McMahon, addressing a room of several hundred, talked about what she described as record levels of optimism among America’s 30 million small businesses.

“What’s the source of all this optimism? I think a lot of it is what small businesses see in Washington,” she said.

McMahon pointed to three Trump administration policies: rolling back business regulations, tax cuts and workforce development initiatives.

“All of these initiatives ... really have just one goal: That’s helping small businesses grow and thrive,” she said.

Also at Thursday’s event, the chamber honored this year’s Salute to Business award recipients. The recipients were: Business Professional of the Year, Ryan Behenna, vice president of operations for Arconic Engineered Structures; Nonprofit Professional of the Year, Penny Wells, executive director of Sojourn to the Past; Small Business Person of the Year, Tyler Harden, president of Exospec; Business Advocate of the Year, Rob Gorham, executive director of America Makes; and Entrepreneur of the Year, Charles T. George, CEO of HAPCO.

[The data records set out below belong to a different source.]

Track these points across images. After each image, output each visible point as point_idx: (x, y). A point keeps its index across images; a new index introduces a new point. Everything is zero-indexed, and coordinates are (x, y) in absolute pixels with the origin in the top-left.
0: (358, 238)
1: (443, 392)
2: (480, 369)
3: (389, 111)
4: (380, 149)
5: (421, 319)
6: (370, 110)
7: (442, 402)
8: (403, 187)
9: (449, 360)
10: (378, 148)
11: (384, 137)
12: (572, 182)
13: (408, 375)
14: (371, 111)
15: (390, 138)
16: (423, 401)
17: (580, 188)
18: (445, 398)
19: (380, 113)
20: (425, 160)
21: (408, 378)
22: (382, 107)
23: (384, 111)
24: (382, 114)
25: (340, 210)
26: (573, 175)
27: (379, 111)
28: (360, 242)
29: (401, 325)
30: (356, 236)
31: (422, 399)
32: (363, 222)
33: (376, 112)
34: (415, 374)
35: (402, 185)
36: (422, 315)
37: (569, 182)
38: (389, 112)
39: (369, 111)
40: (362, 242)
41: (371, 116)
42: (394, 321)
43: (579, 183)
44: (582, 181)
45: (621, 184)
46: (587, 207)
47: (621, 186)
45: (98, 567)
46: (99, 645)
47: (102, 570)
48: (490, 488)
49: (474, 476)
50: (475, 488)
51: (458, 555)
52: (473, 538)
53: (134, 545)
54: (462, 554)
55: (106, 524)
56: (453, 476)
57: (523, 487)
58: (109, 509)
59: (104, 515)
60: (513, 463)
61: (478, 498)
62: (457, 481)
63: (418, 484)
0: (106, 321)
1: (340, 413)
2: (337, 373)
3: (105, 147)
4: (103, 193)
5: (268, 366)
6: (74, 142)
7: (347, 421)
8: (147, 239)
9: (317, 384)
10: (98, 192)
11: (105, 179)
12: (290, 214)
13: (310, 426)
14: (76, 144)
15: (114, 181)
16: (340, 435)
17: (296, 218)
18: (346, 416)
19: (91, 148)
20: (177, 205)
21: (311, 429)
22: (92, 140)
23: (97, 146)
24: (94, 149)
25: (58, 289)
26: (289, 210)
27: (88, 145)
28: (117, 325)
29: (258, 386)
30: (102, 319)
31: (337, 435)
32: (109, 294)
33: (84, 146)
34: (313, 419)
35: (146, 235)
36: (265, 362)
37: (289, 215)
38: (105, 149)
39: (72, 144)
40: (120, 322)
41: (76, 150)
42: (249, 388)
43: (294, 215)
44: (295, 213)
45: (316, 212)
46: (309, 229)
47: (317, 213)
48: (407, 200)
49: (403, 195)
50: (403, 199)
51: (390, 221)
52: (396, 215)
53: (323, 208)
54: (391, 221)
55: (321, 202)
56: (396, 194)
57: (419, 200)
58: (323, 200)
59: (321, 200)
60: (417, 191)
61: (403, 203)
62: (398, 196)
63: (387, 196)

After her speech, McMahon visited CMT’s electric machinery division on Martin Luther King Jr. Boulevard.

Kovach said CMT has benefited from regulatory reform and tax cuts, as well as an uptick in business that he attributes to “a businessman in the White House.”

CMT, like other manufacturing businesses, has struggled to find qualified, drug-free employees to fill jobs there. Kovach said about 50 percent of applicants fail drug screenings, even after being told they will be tested.

McMahon, noting an apprenticeship program Trump created with an executive order, said the president “is very dedicated to helping grow a skilled workforce.”